- Passage -
Can a 60-year old hike the Patagonian W-Circuit?

The short answer is yes. I did it. Let me tell you though, it was challenging.  This circuit trip was beautiful, remote, and as difficult as a thru-hike.

I traveled twenty-four hours from the United State, I thought I could go no farther South in the world but I did. I continued on a plane for two more hours and then I rode in a van five hours back North. There is no direct route to the middle of nowhere.  But, I am here, and it is worth it. To put it in perspective, I am only one and a half hours by air to Antarctica. Patagonia straddles Argentina and Chile. My destination is Torres Del Paine and Cerro Paine Grande, in the Cordillera Paine, a small mountain group in Torres del Paine National Park in Chilean Patagonia.

I spent my first night at Hotel Las Torres. Comfortable and clean, while not five stars by Michelin standards, it is an oasis of pseudo-luxury in this remote wilderness. From here on, I’ll carry what I need on my back. I am thankful for the two porters in my group that carry my excess.  Their contribution to my comfort increases as they take more of my belongings as the trip wears on.  It is a five-day hike, and we prepare for four seasons of weather. Thankfully the food is provided at each of the refugios and water is abundant along the trail. That means much less to carry.

The major considerations for me when hiking are heat, hydration, pack-weight, and pace. Usually in that order.  Heat can suck the motivation and life-blood right out of me. Fortunately, the days were mild, if not somewhat cloudy and damp making it ideal hiking weather for me. Hydration was not a problem on this trek.

- Excerpted records -
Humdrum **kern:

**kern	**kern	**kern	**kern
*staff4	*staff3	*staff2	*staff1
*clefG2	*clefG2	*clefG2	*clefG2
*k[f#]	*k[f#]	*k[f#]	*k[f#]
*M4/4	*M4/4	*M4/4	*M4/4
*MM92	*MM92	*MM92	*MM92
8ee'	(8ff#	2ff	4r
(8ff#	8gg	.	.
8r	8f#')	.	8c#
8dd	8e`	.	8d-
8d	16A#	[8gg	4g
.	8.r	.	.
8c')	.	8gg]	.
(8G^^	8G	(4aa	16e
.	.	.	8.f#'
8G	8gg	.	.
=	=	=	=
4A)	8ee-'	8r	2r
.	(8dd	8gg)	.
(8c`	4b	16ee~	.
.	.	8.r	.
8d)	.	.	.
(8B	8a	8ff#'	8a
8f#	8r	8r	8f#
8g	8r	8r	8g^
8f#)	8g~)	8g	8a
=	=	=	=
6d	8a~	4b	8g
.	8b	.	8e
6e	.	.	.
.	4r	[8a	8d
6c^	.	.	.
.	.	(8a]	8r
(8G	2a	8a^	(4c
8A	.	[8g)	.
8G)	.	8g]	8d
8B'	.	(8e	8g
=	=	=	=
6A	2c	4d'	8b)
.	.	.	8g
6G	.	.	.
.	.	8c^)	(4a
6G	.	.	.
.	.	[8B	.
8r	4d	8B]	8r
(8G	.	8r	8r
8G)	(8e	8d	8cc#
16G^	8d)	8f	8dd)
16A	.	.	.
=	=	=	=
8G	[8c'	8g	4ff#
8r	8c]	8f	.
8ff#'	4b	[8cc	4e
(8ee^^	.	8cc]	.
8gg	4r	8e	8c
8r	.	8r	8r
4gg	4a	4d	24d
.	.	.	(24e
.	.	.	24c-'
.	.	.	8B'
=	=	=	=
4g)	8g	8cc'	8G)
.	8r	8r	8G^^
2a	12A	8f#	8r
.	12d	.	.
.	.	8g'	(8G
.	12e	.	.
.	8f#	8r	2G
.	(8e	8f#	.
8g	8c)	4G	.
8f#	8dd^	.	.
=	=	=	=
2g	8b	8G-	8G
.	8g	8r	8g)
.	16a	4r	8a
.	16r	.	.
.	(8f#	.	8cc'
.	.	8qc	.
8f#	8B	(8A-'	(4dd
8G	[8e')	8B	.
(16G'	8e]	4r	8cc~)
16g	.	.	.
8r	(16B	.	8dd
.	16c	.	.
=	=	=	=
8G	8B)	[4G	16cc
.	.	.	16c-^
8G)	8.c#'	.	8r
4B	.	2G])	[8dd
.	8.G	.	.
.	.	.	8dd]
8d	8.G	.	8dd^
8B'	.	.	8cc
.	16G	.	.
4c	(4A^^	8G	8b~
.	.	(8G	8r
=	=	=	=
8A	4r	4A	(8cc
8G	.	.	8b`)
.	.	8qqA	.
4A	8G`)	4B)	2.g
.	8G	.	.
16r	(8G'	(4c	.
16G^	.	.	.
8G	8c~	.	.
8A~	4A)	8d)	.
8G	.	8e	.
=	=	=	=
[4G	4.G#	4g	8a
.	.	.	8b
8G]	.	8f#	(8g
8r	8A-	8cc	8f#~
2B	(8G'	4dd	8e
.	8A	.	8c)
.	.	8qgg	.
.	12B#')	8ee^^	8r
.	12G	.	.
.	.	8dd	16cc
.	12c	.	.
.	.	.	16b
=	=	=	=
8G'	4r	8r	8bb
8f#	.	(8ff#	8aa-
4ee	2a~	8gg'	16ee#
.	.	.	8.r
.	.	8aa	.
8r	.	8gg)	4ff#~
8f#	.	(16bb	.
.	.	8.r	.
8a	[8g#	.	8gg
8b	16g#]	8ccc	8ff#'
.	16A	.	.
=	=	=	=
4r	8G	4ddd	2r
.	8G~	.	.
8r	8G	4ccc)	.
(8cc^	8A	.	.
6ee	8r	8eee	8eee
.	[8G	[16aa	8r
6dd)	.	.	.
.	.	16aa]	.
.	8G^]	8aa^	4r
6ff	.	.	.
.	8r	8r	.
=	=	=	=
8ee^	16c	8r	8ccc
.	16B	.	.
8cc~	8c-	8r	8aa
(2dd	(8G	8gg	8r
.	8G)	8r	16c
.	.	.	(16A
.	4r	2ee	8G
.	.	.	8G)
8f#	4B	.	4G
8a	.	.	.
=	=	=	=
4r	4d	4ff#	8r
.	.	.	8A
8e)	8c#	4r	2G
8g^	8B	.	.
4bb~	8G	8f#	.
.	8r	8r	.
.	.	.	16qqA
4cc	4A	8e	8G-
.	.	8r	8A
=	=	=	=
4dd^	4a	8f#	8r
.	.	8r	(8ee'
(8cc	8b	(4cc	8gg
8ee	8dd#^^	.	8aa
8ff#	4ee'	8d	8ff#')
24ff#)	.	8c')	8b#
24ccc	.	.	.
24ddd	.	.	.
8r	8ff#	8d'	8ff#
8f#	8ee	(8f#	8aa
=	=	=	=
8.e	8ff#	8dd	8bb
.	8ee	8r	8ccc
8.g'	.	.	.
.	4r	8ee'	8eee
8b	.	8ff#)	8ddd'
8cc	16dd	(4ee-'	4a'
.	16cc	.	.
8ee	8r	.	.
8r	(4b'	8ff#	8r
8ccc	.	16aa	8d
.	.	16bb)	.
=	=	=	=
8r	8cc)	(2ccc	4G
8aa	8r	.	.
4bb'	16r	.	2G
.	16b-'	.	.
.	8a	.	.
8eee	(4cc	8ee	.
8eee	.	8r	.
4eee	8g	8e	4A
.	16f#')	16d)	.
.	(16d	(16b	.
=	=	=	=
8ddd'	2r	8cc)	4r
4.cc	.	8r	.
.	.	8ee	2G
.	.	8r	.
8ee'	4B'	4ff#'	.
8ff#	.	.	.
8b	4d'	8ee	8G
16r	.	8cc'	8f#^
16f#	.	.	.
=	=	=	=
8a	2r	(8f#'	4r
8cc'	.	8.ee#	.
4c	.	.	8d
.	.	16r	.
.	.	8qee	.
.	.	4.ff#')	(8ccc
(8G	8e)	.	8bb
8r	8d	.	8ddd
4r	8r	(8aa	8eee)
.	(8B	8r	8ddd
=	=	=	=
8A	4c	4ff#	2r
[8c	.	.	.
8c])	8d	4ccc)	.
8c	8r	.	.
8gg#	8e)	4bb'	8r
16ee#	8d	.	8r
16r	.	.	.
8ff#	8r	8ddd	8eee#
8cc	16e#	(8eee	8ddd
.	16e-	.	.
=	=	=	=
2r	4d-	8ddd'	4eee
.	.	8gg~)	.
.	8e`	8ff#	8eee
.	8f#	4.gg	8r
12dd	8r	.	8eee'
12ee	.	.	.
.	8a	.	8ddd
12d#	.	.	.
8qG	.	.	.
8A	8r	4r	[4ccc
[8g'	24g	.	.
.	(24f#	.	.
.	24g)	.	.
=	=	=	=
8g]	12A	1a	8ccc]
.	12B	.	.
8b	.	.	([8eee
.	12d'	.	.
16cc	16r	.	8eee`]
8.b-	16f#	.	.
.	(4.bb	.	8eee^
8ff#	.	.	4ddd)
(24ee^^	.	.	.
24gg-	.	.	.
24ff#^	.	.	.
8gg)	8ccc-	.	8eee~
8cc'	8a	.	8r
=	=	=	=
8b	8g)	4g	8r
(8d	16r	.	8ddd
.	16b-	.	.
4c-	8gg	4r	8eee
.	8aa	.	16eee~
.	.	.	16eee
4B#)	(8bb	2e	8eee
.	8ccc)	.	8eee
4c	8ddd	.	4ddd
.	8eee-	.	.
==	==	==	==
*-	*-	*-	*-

- Required task -
Reproduce the part of the Patagonia hiking passage above starting at "Can a 60-year" and ending at "as a thru-hike.".

- Problem solution -
Can a 60-year old hike the Patagonian W-Circuit?

The short answer is yes. I did it. Let me tell you though, it was challenging.  This circuit trip was beautiful, remote, and as difficult as a thru-hike.